### Selected extract
────

Except for the blue of course there is not quite enough shine for me... Just Kidding. tongue.gif

Now if you put two of those 3/4 to 1/2 tees end to end, you could put a 6DJ8 socket on one end and a socket for a 12AX7 on the other end ... One tube used at a time of course. Parallel wires from one B9A to the other with the appropriate changes at the socket end... biggrin.gif

Why do you put crazy ideas like that in my head ,would look great Hmmm. Damm you got me thinking about it :atsmile:.

post #4142 of 5851

I added a 36K ohm resistor on the plate of the 6SL7 to try and get the voltage down. Here are the results :

 

 

                                     Plate         Cathode

Stock setup - no additional resistors :

 

Sylvania          (L)          150.6v         1.028v

                      (R)          152.7v         0.982v

 

Added 240 ohm cathode resistor for 920 ohms total:

 

Sylvania      (L)             156.4v         1.233v

                  (R)             158.0v         1.184v

 

As above plus 36K ohm plate resistor for 69k total:

 

Sylvania      (L)             127.3v         1.024v

                  (R)             129.4v         0.994v

 

So the additional resistor on the anode has brought down the plate voltage but the cathode voltage has gone down again too. This is to be expected as there is now less current through the tube and therein lies the problem.

At stock setting there is about 1.5ma across the tube which is low to begin with and with the additional resistors it is now down to about 1.1ma . According to the datasheet, at 100v and 1v grid it would be down to 0.75ma . I don't think it is worth taking this further as it is fast approaching cutoff.

 

A better candidate in this circuit would be the 6SN7. Has anyone tried this as a driver ?

post #4143 of 5851
Quote:
Originally Posted by mordy View Post
 

Hi Ctritical Bill,

 

I just got the same breadboard as you.....

 

 

Would you and/or Ctritical Bill post a link to one of these breadboard sockets that allow one to add resisters? The 6DJ8 family, including the 6922 and 7308, could well be my end-game tubes. And while these tubes sound incredibly good now, it does make sense that if we can optimize the electrical values, or at least get closer to optimum, these tubes may actually sound better. Thanks! :)

post #4144 of 5851

Here you go :

 

http://www.ebay.com.au/itm/1SET-8pin-K8A-tube-test-diy-Experiment-prototyping-pcb-for-6V6-EL34-KT88-6SN7-EM-/190889423497?pt=R%C3%B6hren&hash=item2c71e57289

 

The seller has the same board with different sockets or just the board on it's own.

────

### Information shown
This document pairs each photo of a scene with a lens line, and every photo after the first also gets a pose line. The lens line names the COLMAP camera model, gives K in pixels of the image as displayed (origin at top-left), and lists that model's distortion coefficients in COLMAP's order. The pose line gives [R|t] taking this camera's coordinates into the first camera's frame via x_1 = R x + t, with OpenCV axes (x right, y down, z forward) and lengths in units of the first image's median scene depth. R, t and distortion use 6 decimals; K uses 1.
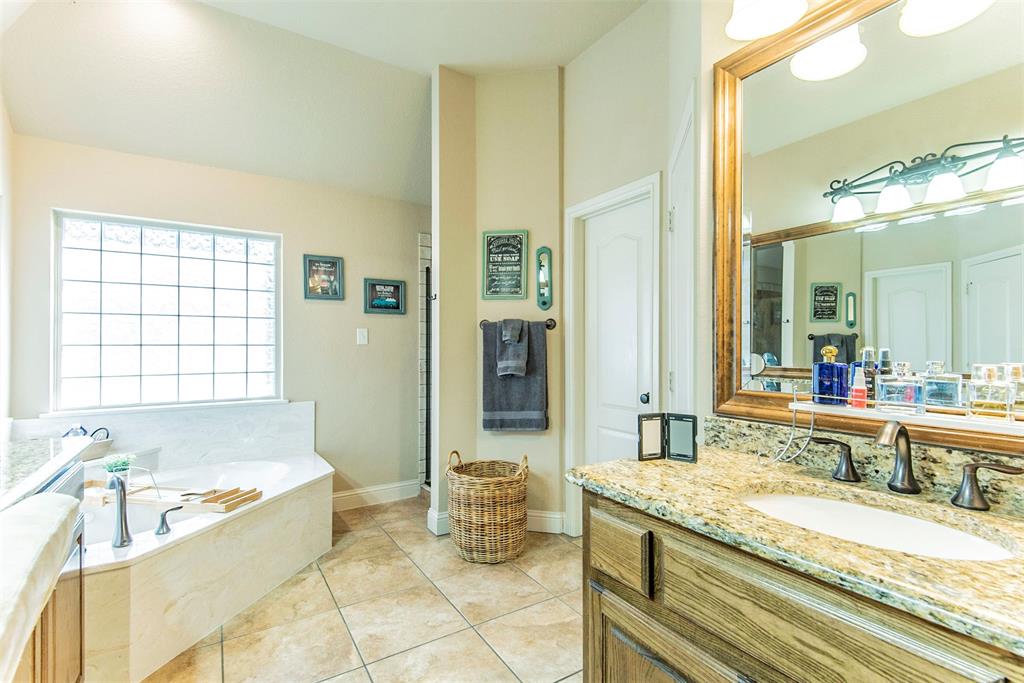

────

### Assignment
Please reproduce word for word the stretch of the tube amplifier thread from "As above plus" through "fast approaching cutoff.".

### Exercise result
As above plus 36K ohm plate resistor for 69k total:

 

Sylvania      (L)             127.3v         1.024v

                  (R)             129.4v         0.994v

 

So the additional resistor on the anode has brought down the plate voltage but the cathode voltage has gone down again too. This is to be expected as there is now less current through the tube and therein lies the problem.

At stock setting there is about 1.5ma across the tube which is low to begin with and with the additional resistors it is now down to about 1.1ma . According to the datasheet, at 100v and 1v grid it would be down to 0.75ma . I don't think it is worth taking this further as it is fast approaching cutoff.